Bizlerle birlikte Dil
Bayramı etkinliklerine katılan Ermenek sevdalısı dostumuz Hadim’li
Prof.Dr.Muzaffer Altındaş’ın yöremiz ile ilgili kaleme aldığı yazısı
aşağıdadır.
BİR BAŞKADIR BİZİM ALADAĞIMIZ, GÖKSU ve
YERKÖPRüMÜZ
Yazımda; Konya ili, Hadim ilçesi sınırları
içinde yer alan, Aladağ Vadisi, Aladağ Boğazı, kısa anlatımla Aladağ dediğimiz
eşsiz güzellikte, çok özel bir yöremizi, bölgenin "can damarı"
Göksu´yu, bir doğa harikası "Yerköprü´müzü" tanıtmaya çalışacağım.
Yanlış anlamalara yol açmasın diye, ülkemizin başka yerlerinde bulunan
"Aladağlar, Aladağ Nahiyesi, Göksu, Yerköprü... isimleriyle, yöremizin,
isim benzerliği dışında bir bağlantısı olmadığını belirtme ihtiyacı duydum.

Kayıtlar:
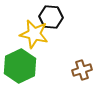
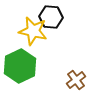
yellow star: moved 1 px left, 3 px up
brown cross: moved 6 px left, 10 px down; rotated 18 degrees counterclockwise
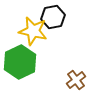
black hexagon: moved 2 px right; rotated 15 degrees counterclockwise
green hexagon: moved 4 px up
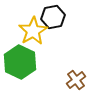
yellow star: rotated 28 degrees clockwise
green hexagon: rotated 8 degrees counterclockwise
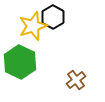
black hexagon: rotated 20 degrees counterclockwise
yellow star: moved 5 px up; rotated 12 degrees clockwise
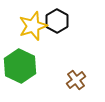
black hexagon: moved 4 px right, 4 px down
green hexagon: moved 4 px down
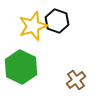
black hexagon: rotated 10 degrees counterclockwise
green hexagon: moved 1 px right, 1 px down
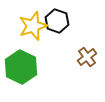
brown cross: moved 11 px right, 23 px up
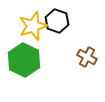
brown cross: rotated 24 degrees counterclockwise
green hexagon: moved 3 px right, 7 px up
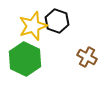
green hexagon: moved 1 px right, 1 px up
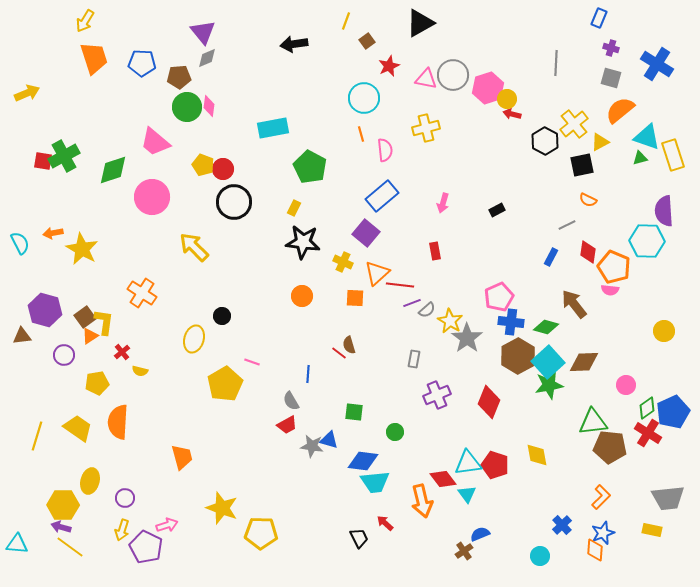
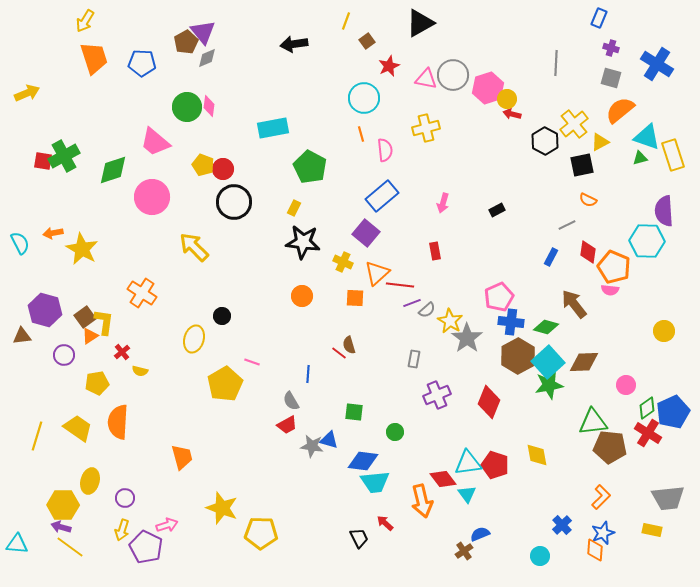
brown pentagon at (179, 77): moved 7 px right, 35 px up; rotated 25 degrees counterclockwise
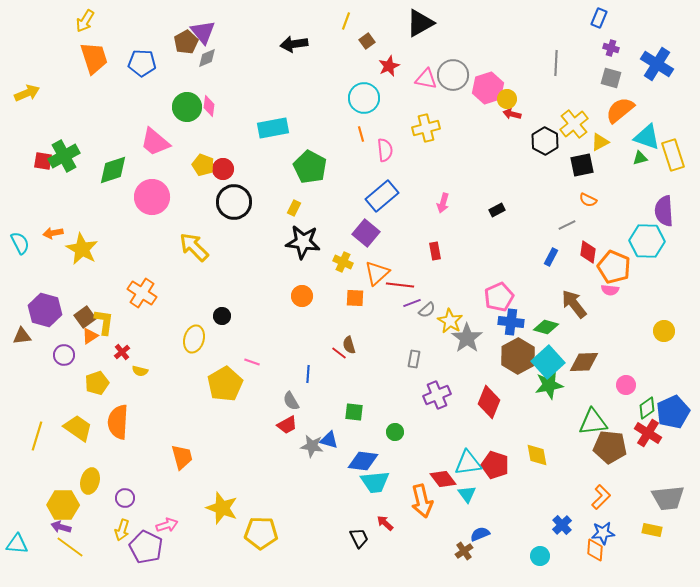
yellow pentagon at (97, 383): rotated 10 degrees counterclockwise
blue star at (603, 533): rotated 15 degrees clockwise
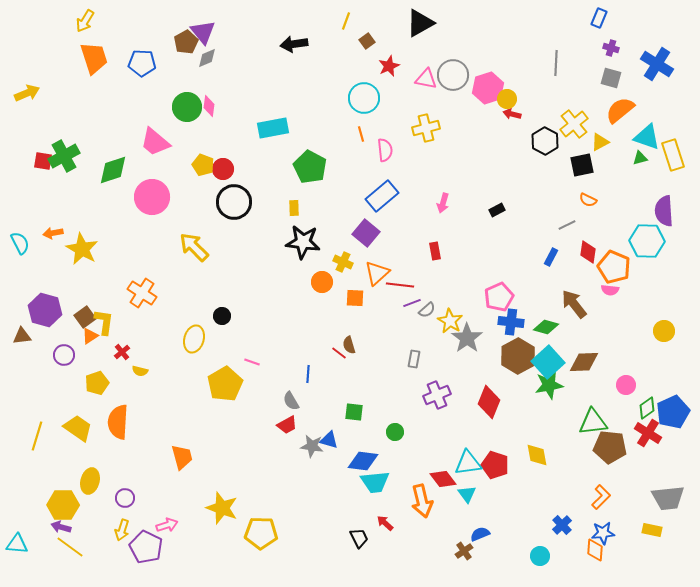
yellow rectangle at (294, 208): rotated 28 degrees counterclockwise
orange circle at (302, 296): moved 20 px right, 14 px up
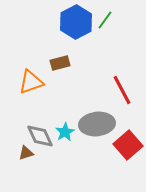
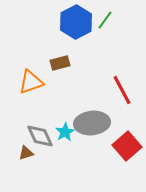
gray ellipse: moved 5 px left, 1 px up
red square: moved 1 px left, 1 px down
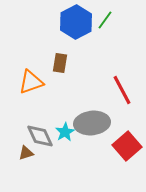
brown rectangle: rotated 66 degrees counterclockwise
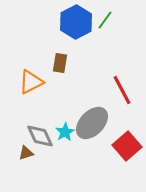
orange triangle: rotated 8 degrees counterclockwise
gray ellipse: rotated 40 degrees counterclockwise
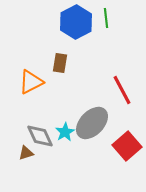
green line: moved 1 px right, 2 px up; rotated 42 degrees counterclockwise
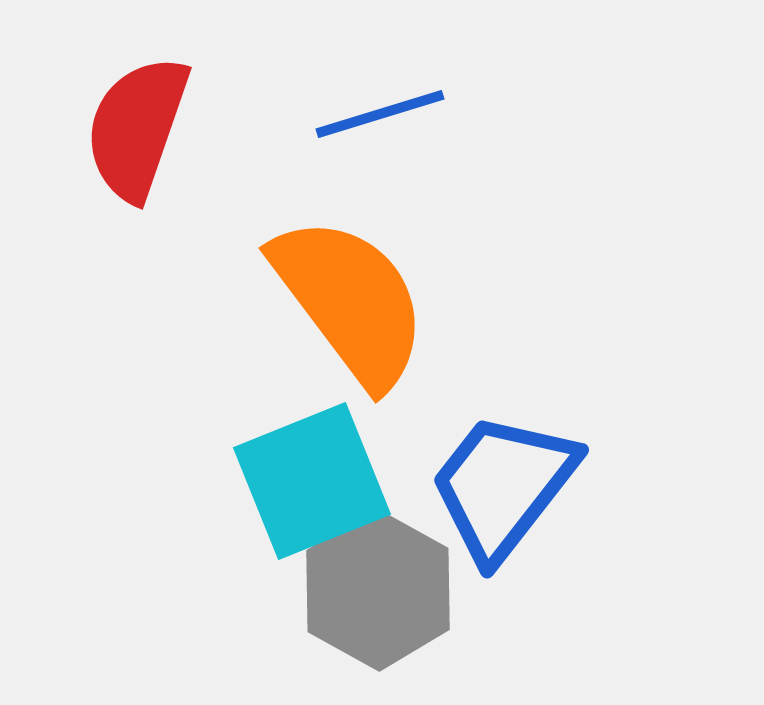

Alıştırmalar:
[a] Aladağ, Göksu ve Yerköprü'yü tanıtan sayfa metninde yazar, ülkenin başka yerlerindeki aynı adlı yerlerle ilgili bir açıklama yapma ihtiyacı duyar. Metnin bu açıklama için gösterdiği gerekçeyi bir ila üç cümleyle açıklayınız.
[b] Aladağ, Göksu ve Yerköprü'yü tanıtan sayfa metnini kaldığı yerden sürdürünüz.

Alıştırma Cevapları:
[a] Yazar bu açıklamayı yanlış anlamalara yol açmamak için yapmıştır. Ülkenin başka yerlerinde de Aladağlar, Aladağ Nahiyesi, Göksu ve Yerköprü adlarını taşıyan yerler bulunmaktadır. Yazar, bu yerlerin kendi yöresiyle isim benzerliği dışında bir bağlantısı olmadığını belirtmek istemiştir.

[b]
Aladağ Vadisi; orta toros sıradağlarının kuzey
ve güneyden bölgeyi kuşatması ve arada kendine yer bulan Göksu nehrinin zamanla
yer kabuğunu derinlemesine aşındırmasıyla oluşmuştur. Sıra dağların vadinin
batı ve doğusunda birbirine yaklaşması, keskin ve sarp kıvrımlar yapmasıyla
bölge, tam bir kapalı havzaya dönüşmüştür. Bu haliyle Aladağ Vadisininin
sınırları; iki elin yan yana gelmesiyle ortaya çıkan minik bir çukura
benzetilebilir ama, bu benzetme çok orantısız kalır. Çanağa, küvete, tekneye,
kazana benzetmeleri de yetersiz bulurum. Ben, Aladağ vadisini;10-15 kilometre
uzunluğu, 1500- 2000 metre iç yan duvarları olan,
batıdan doğuya doğru seyreden, büyük mü büyük, dev bir gemiye benzetirim.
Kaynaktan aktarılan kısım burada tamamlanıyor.